>> start Page text

[Go-essp-tech] Progress and Problems with P2P

Cinquini, Luca (3880) Luca.Cinquini at jpl.nasa.gov
Thu Feb 2 06:59:55 MST 2012


Hi Stephane,
	are you saying you cannot display the XML in the browser, or that the XML is hard to read ?

If the first, both Firefox and the latest version of Safari should be able to display the XML... other browser might too. You can always try to do "View Source" to show the XML.

If instead you are saying the XML is not meant for human friendly, well you are definitely right - but the whole point of the tutorial was to show how the whole download procedure can be scripted. In a real world scenario, you would write a small program to parse the XML, or you would scan the XML by hand and use some of the values at the end to construct the queries to generate the wget scripts. This use case is not really meant for first time users of the system, but for power users who want to get to the data as efficiently and scalably as possible.

Please let me know if this answers your question,

thanks, Luca


On Feb 2, 2012, at 6:09 AM, Stéphane Senesi wrote:

> Luca
> 
> Cinquini, Luca (3880) wrote, On 02/02/2012 00:26:
>> Hi Jennifer, Sebastian,
>> 	first of all thanks to Jennifer for trying out the p2p system, and reporting positive feedback on the search can wget generation.
>> 
>> Jennifer, your use case is so common to climate scientists that I wrote a tutorial that others can follow to gain from your experience:
>> 
>> http://www.esgf.org/wiki/ESGF_Data_Download_Strategies
>> 
> 
> This page is much interesting. However, as a standard user, I am unable 
> to get with my browser (Firefox) a proper display of the answsers to the 
> first requests, which are in form of xml documents and are displayed as 
> such, without any user-friendly formatting, and with this sole warning : 
> "This XML file does not appear to have any style information associated 
> with it. The document tree is shown below."  I was not able to get any 
> other format than the default one.

>> end Page text

Go on with the mailing list thread about XML display in the ESGF data download tutorial, starting after its final line. The records that come next have no connection to the mailing list thread above.

>> start Data lines

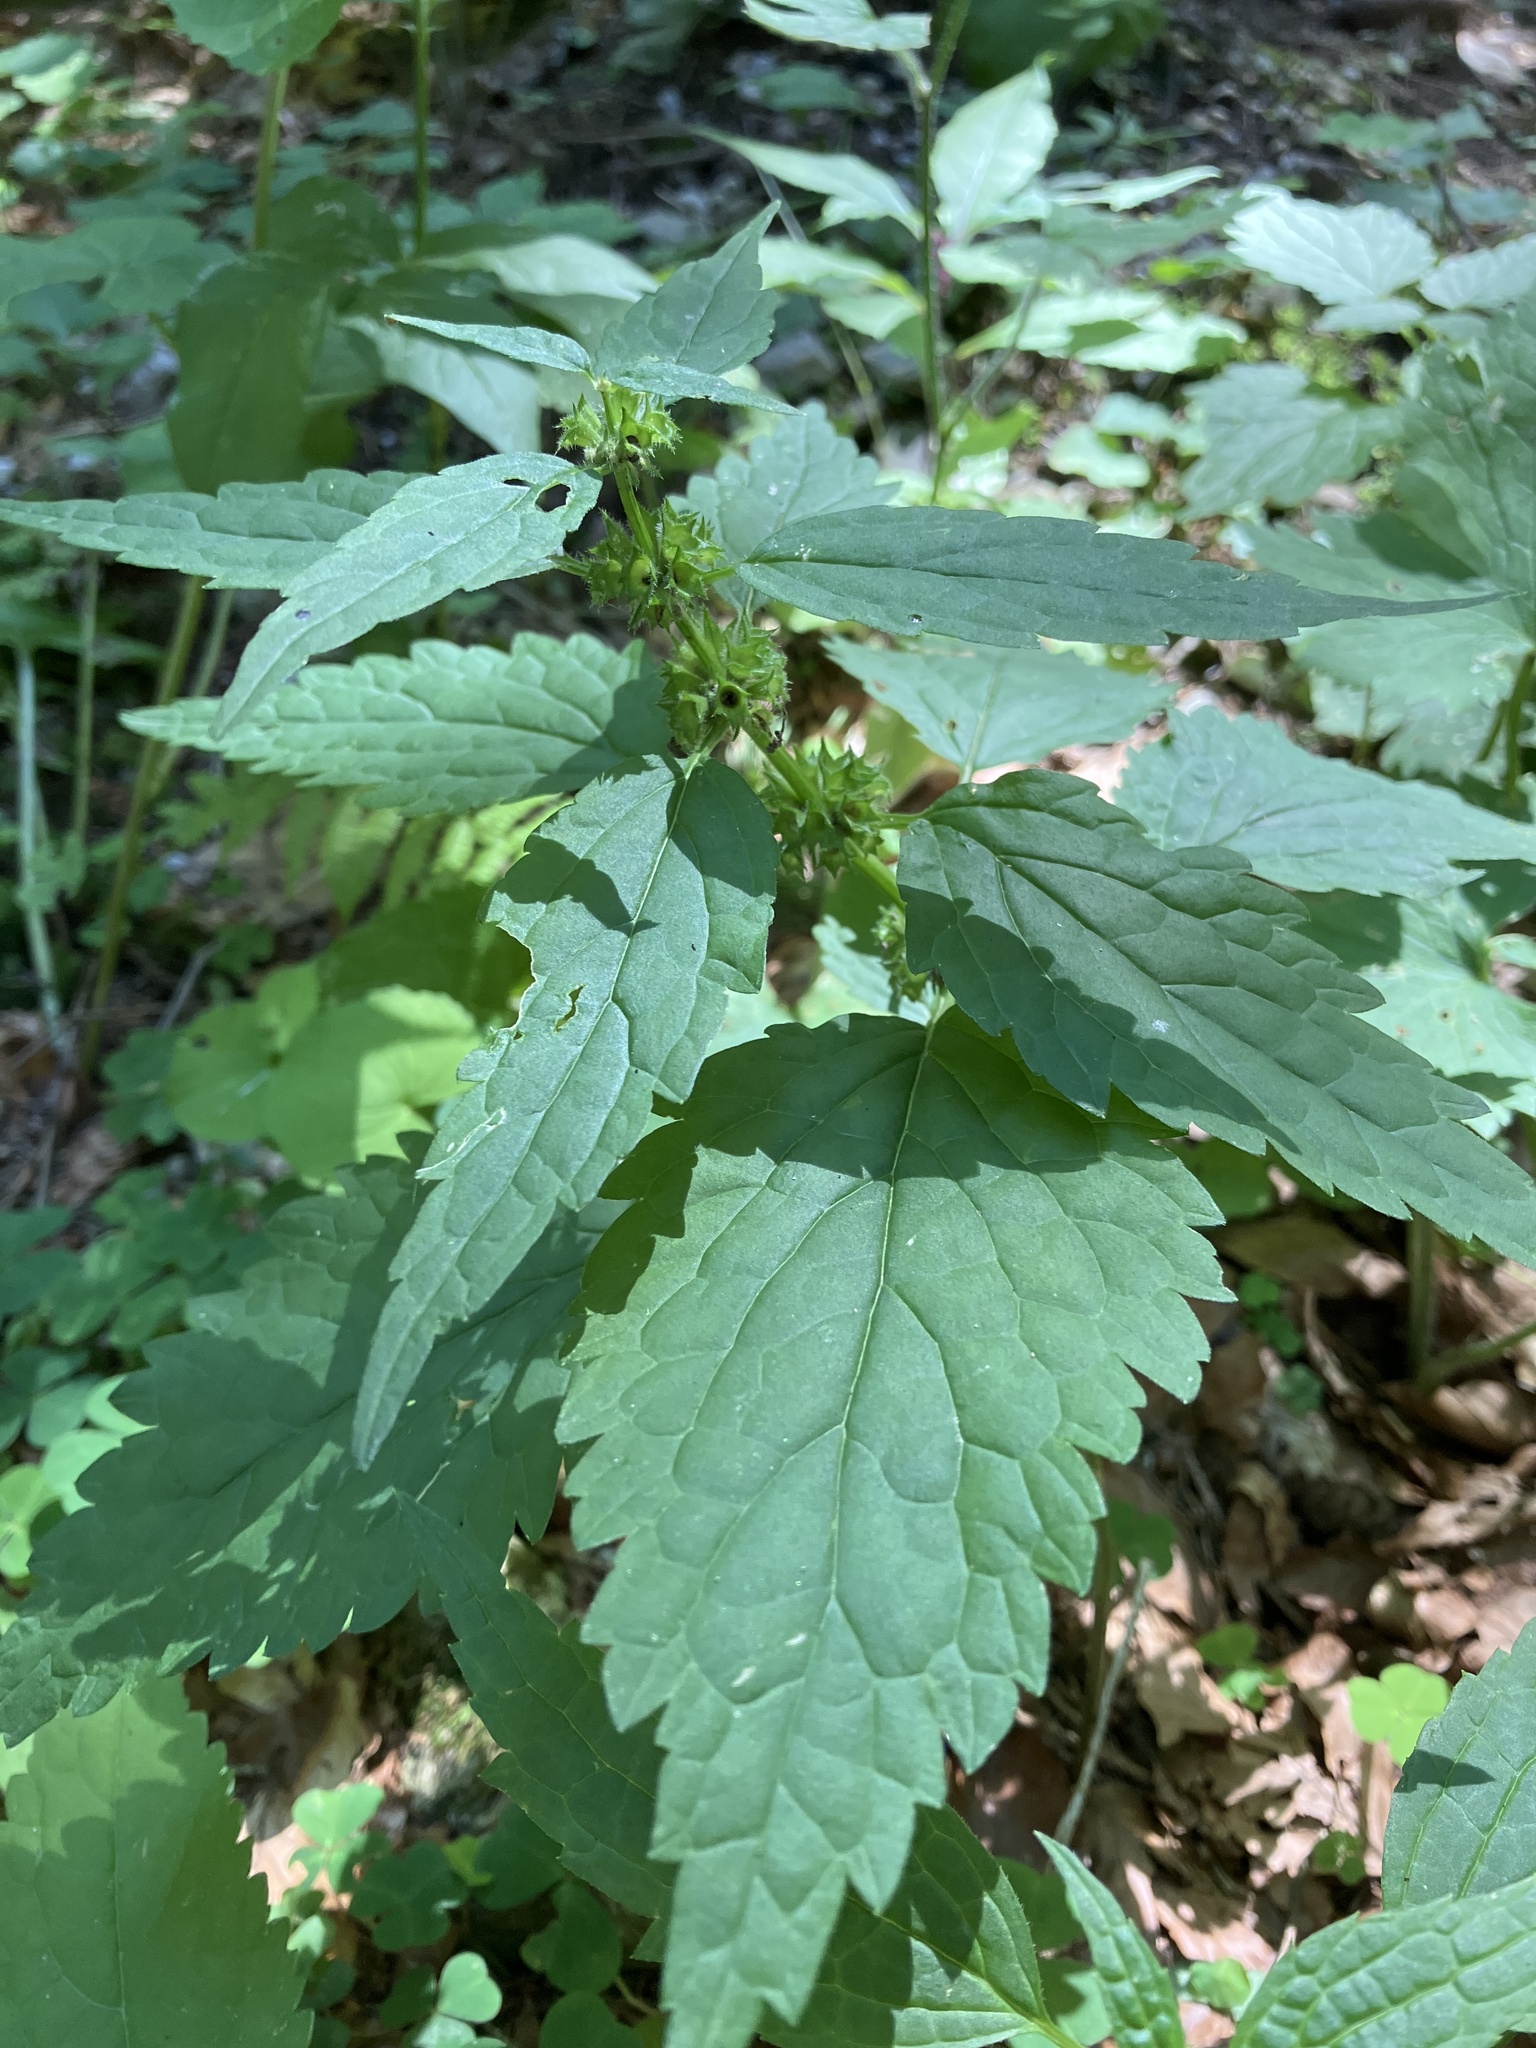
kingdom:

>> end Data lines
>> start Data lines

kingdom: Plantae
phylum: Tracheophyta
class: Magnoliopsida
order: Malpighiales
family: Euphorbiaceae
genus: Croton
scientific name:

>> end Data lines

- _The answer_
> 
> I may have missed a step ?
> 
> (Actually, my remark applies first to page 
> http://esgf.org/wiki/ESGF_Search_API )
> 
> Regards
> 
> S
> 
>> Indeed we need to work with all data nodes in the coming days (weeks?) to make the wget access completely pain-free. This would involve:
>> 
>> o Move any lingering data nodes away from the token based system and to the PXI-based system
>> 
>> o Upgrade all datanodes to the latest software, so that they can trust all ESGF certificates, and execute authorization versus multiple servers
>> 
>> o Investigate any throttling issues.
>> 
>> I believe we need to tackle one data node at a time....
>> 
>> thanks again,
>> Luca
>> 
>> 
>> On Feb 1, 2012, at 2:20 PM, Sébastien Denvil wrote:
>> 
>> 
>>> Hi Jennifer, all
>>> 
>>> see below:
>>> 
>>> Le 01/02/2012 17:08, Jennifer Adams a écrit :
>>> 
>>>> Hi, Everyone --
>>>> I have been working with Luca and Gavin and Estani on testing the P2P system. I'm happy to report that the many significant parts of my workflow for downloading data can now be fully automated:
>>>> 1. Search for available data sets that meet my desired requirements (e.g. decadal1980/atmos/mon/Amon, all models, all members, selected variables)
>>>> 2. Compare search results to a list of what I've already got
>>>> 3. Build script to download and run wget scripts for datasets I still need
>>>> All this using shell scripts and without touching a browser!
>>>> 
>>>> There are still a few wrinkles, however. The worst of these is that not all data nodes are authenticating certificates properly.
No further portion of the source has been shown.